基于 prometheus 打造监控报警后台 (1) - 初试和安装

prometheus 介绍

1. 诞生背景

IT 环境中，监控系统陈旧，监控指标单一，监控误报等，基于 zabbix 搭建，不能有效针对测试环境中k8s和容器的原生支持
IT 环境监控类型繁多，有主机监控，也有应用监控。如：物理服务器、VMWare vSphere 虚拟化体系、交换机等网络设备、其他特殊主机、应用类监控，如 nginx 和 mysql 等
IT 环境监控链路长，并指标复杂

2. 什么是 prometheus

Prometheus 是一个开源系统监控和警报工具包，最初由 SoundCloud 构建。自 2012 年启动以来，许多公司和组织都采用了 Prometheus，该项目拥有非常活跃的开发者和用户社区。它现在是一个独立的开源项目，独立于任何公司进行维护。

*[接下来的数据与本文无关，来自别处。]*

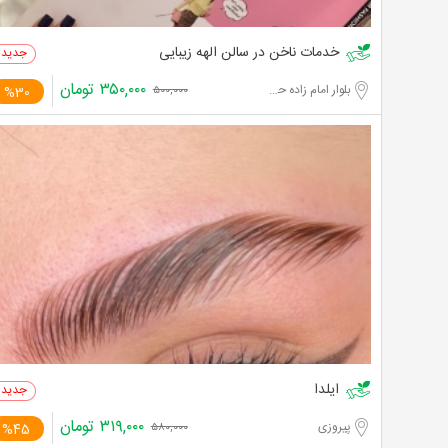
خدمات ناخن در سالن الهه زیبایی
۳۵۰,۰۰۰
تومان
بلوار امام زاده حسن
%30
۵۰۰,۰۰۰
ایلدا
۳۱۹,۰۰۰
تومان
پیروزی
%45
۵۸۰,۰۰۰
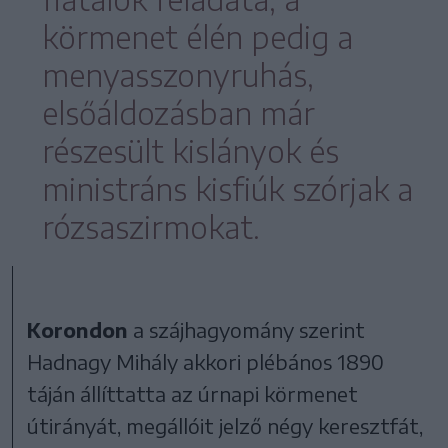
körmenet élén pedig a
menyasszonyruhás,
elsőáldozásban már
részesült kislányok és
ministráns kisfiúk szórjak a
rózsaszirmokat.
Korondon
a szájhagyomány szerint
Hadnagy Mihály akkori plébános 1890
táján állíttatta az úrnapi körmenet
útirányát, megállóit jelző négy keresztfát,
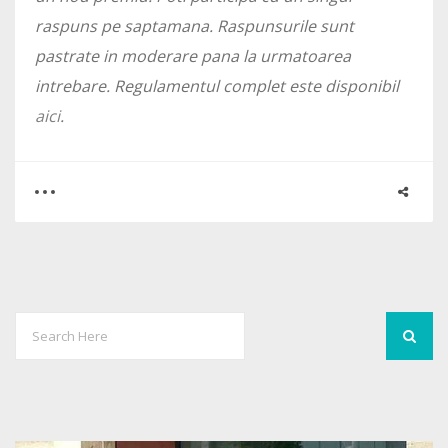
raspuns pe saptamana. Raspunsurile sunt
pastrate in moderare pana la urmatoarea
intrebare. Regulamentul complet este disponibil
aici
.
0
101
23133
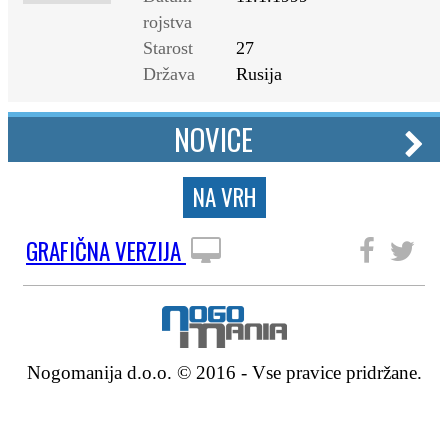
rojstva
Starost
27
Država
Rusija
NOVICE
NA VRH
GRAFIČNA VERZIJA
SLEDITE NAM
Nogomanija d.o.o. © 2016 - Vse pravice pridržane.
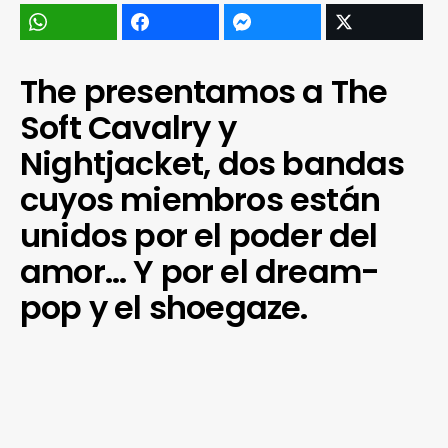
The presentamos a The
Soft Cavalry y
Nightjacket, dos bandas
cuyos miembros están
unidos por el poder del
amor… Y por el dream-
pop y el shoegaze.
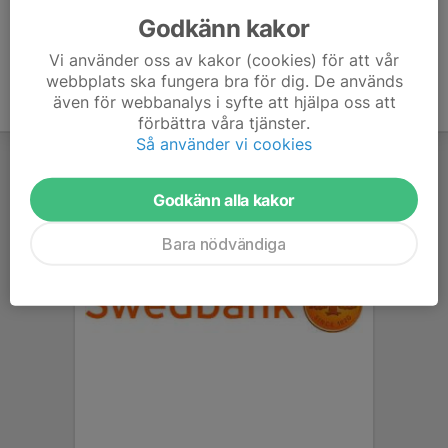
Godkänn kakor
Vi använder oss av kakor (cookies) för att vår
webbplats ska fungera bra för dig. De används
även för webbanalys i syfte att hjälpa oss att
förbättra våra tjänster.
Så använder vi cookies
Godkänn alla kakor
Bara nödvändiga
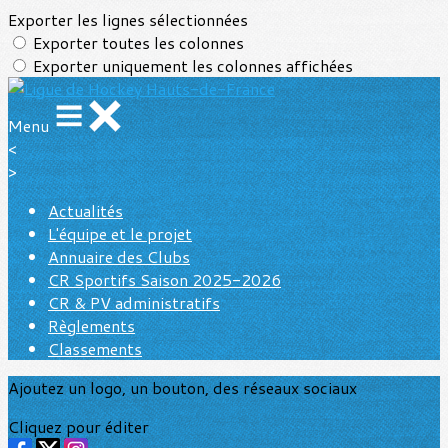
Exporter les lignes sélectionnées
Exporter toutes les colonnes
Exporter uniquement les colonnes affichées
Menu
<
>
Actualités
L'équipe et le projet
Annuaire des Clubs
CR Sportifs Saison 2025-2026
CR & PV administratifs
Règlements
Classements
Ajoutez un logo, un bouton, des réseaux sociaux
Cliquez pour éditer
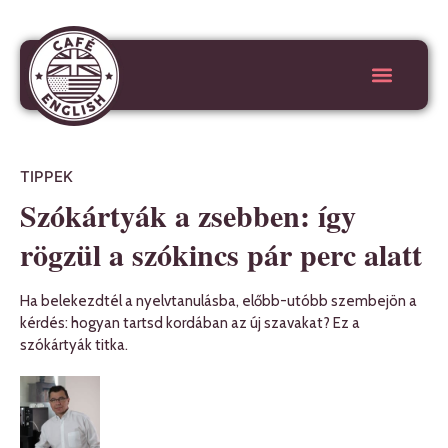
TIPPEK
Szókártyák a zsebben: így
rögzül a szókincs pár perc alatt
Ha belekezdtél a nyelvtanulásba, előbb-utóbb szembejön a
kérdés: hogyan tartsd kordában az új szavakat? Ez a
szókártyák titka.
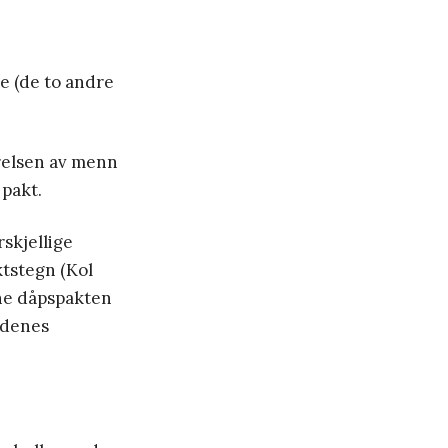
de (de to andre
relsen av menn
 pakt.
rskjellige
ktstegn (Kol
nne dåpspakten
yndenes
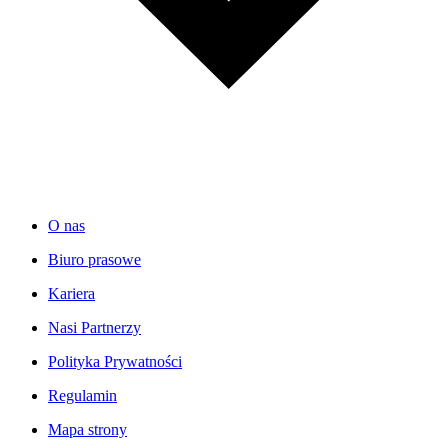
O nas
Biuro prasowe
Kariera
Nasi Partnerzy
Polityka Prywatności
Regulamin
Mapa strony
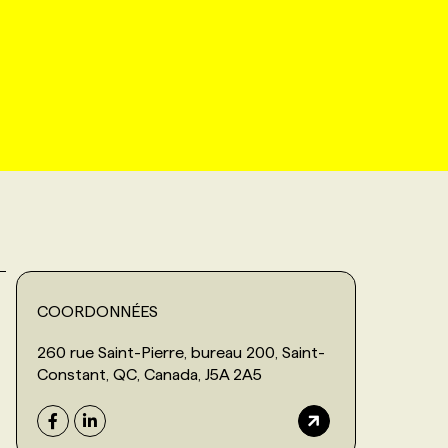
COORDONNÉES
260 rue Saint-Pierre, bureau 200, Saint-
Constant, QC, Canada, J5A 2A5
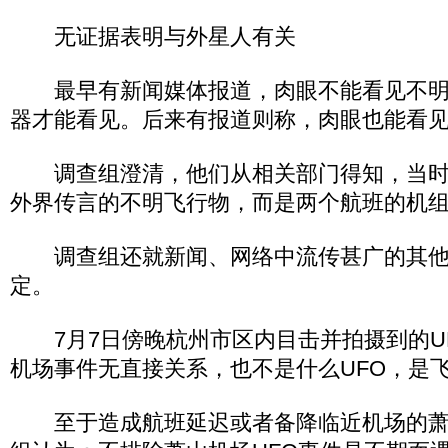
无证据表明与外星人有关
最早有新闻媒体报道，肉眼不能看见不明
器才能看见。后来有报道则称，肉眼也能看
调查组澄清，他们从相关部门得知，当时
外界传言的不明飞行物，而是两个航班的机
调查组还就新闻、网络中流传甚广的其他U
定。
7月7日傍晚杭州市区内目击并拍摄到的U
机场事件无直接关系，也不是什么UFO，是
至于造成航班延迟或者备降临近机场的萧山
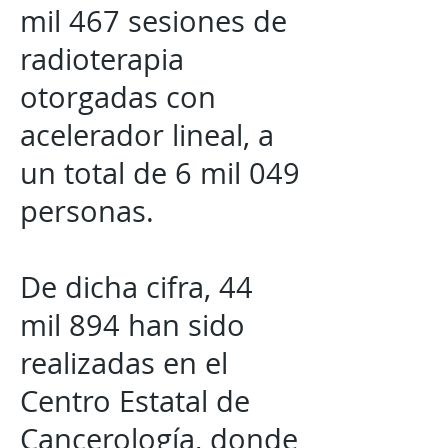
mil 467 sesiones de
radioterapia
otorgadas con
acelerador lineal, a
un total de 6 mil 049
personas.
De dicha cifra, 44
mil 894 han sido
realizadas en el
Centro Estatal de
Cancerología, donde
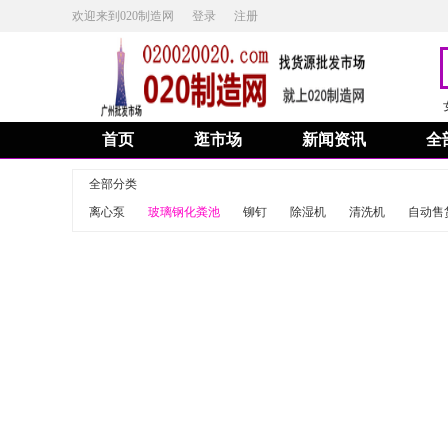
欢迎来到020制造网
登录
注册
首页
逛市场
新闻资讯
全
全部分类
离心泵
玻璃钢化粪池
铆钉
除湿机
清洗机
自动售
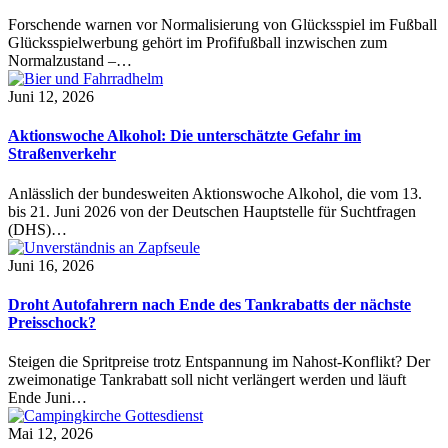
Forschende warnen vor Normalisierung von Glücksspiel im Fußball
Glücksspielwerbung gehört im Profifußball inzwischen zum
Normalzustand –…
Juni 12, 2026
Aktionswoche Alkohol: Die unterschätzte Gefahr im
Straßenverkehr
Anlässlich der bundesweiten Aktionswoche Alkohol, die vom 13.
bis 21. Juni 2026 von der Deutschen Hauptstelle für Suchtfragen
(DHS)…
Juni 16, 2026
Droht Autofahrern nach Ende des Tankrabatts der nächste
Preisschock?
Steigen die Spritpreise trotz Entspannung im Nahost-Konflikt? Der
zweimonatige Tankrabatt soll nicht verlängert werden und läuft
Ende Juni…
Mai 12, 2026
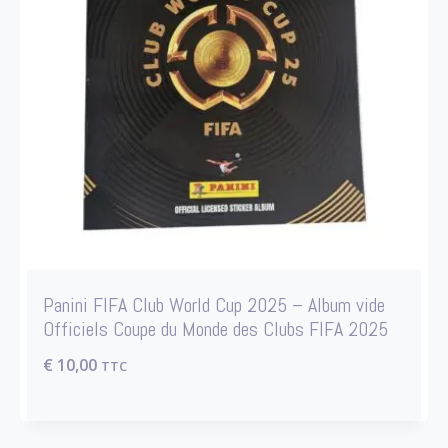
Panini FIFA Club World Cup 2025 – Album vide
Officiels Coupe du Monde des Clubs FIFA 2025
€
10,00
TTC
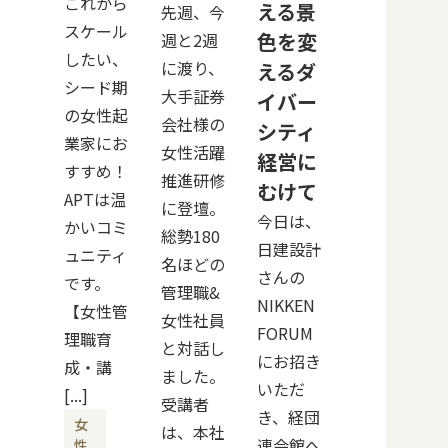
これから
える景
先週、今
スケール
色を変
週と2週
したい、
に渡り、
えるダ
シード期
大手証券
イバー
の女性起
会社様の
シティ
業家にお
女性活躍
経営に
すすめ！
推進研修
むけて
APTは温
に登壇。
今日は、
かいコミ
総勢180
日建設計
ュニティ
名ほどの
さんの
です。
管理職&
NIKKEN
【女性管
女性社員
FORUM
理職育
と対話し
にお招き
成・講
ました。
いただ
[...]
受講者
き、経団
女
は、本社
連会館へ
性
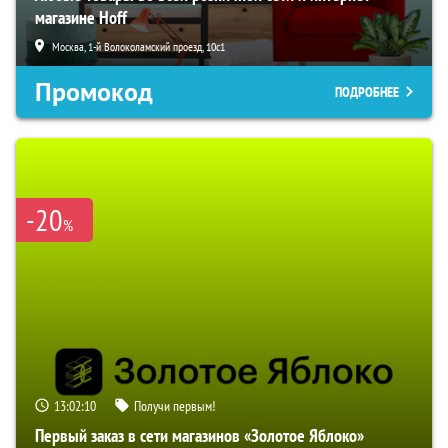
магазине Hoff
Москва, 1-й Волоколамский проезд, 10с1
Промокод
ПОДРОБНЕЕ
-20
%
13:02:09
Получи первым!
Первый заказ в сети магазинов «Золотое Яблоко»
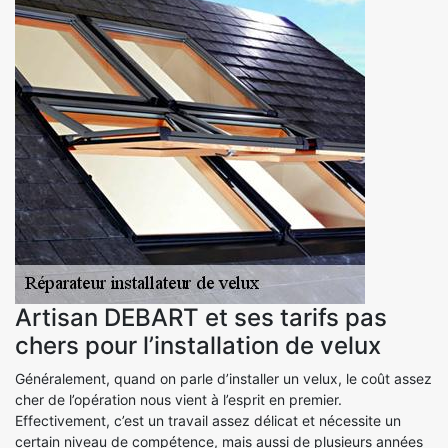
Artisan DEBART et ses tarifs pas
chers pour l’installation de velux
Généralement, quand on parle d’installer un velux, le coût assez
cher de l’opération nous vient à l’esprit en premier.
Effectivement, c’est un travail assez délicat et nécessite un
certain niveau de compétence, mais aussi de plusieurs années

为了强调这一点，并明确项目的治理结构，Prometheus 于 2016 年作为继 Kubernetes 之后的第二个托管项目加入了云原生计算基金会(CNCF)。

Prometheus 将其指标收集并存储为时间序列数据，即指标信息与记录时的时间戳以及称为标签的可选键值对一起存储。

说是现在最流行的系统监控后台，一点都不为过

3. 特点

prometheus 的主要特点是:

多维数据模型，可以按照实例，服务，端点和方法之类的维度随意对数据进行切片和切块
有自己的查询语言 PromQL，可以进行非常灵活和多样的查询
不依赖分布式存储；单个服务器节点是自治的, 可以随时随地部署监控服务
时间序列收集通过 HTTP 上的拉模型进行
通过中间网关(pushgateway)支持推送时间序列
通过服务发现或静态配置发现目标实例
多种图形和仪表板支持模式

4. 数据采集对象

prometheus 可以采集的对象实例非常广泛，小到一个程序的中间件，大到一个 kubernetes 的集群都可以

对象类型	采集器	导出器
网络协议	HTTP、HTTPS、DNS、TCP、ICMP 和 gRPC等	blackbox_exporter
网络设备	路由器、交换机等	snmp_exporter
主机节点	虚拟主机、物理主机等	node_exporter
应用	延迟、错误、QPS、内部状态等	Prometheus Client
中间件	资源用量、服务状态等	Prometheus Client
容器	资源用量、状态等	cAdvisor
编排工具	集群资源用量、调度等	Kubernetes Components

5. 架构

这边直接套用官网的架构图

上面的架构其实很好理解，就分为几点，以 prometheus server 为服务端

prometheus server 定期去执行对应的作业(job) 到对应的有安装类似于 exporters 的实例 (instance) 去拉取数据
有些生命周期比较短的服务，在执行完之后可以将数据先抛送给 pushgateway 服务，然后 pushgateway 服务会等到 prometheus server 过来拉数据
prometheus server 可以通过类似 k8s 或者 文件服务发现 类似的机制自动发现要拉取的实例
prometheus server 可以设置监控的 rule 规则，当触发规则的时候，可以将这一台预警抛送到 alertmanager 服务，然后 alertmanager 会去执行各种预警通知手段，比如 mail，钉钉通知等等
prometheus server 存储的采集数据，可以通过 grafana 等 web ui 来渲染从而得到用户交互良好的监控界面

基于上面的监控体系，我们就可以自己来搭建内部的 IT 监控体系

实操安装

prometheus 有三种安装方式: installation

二进制安装
github 源码安装
docker 安装

其实三种都不难，本次就采用二进制安装的方式来处理 (因为 prometheus 是 golang 语言写的，所以直接就是已经编译后的二进制文件了，对环境几乎不存在依赖)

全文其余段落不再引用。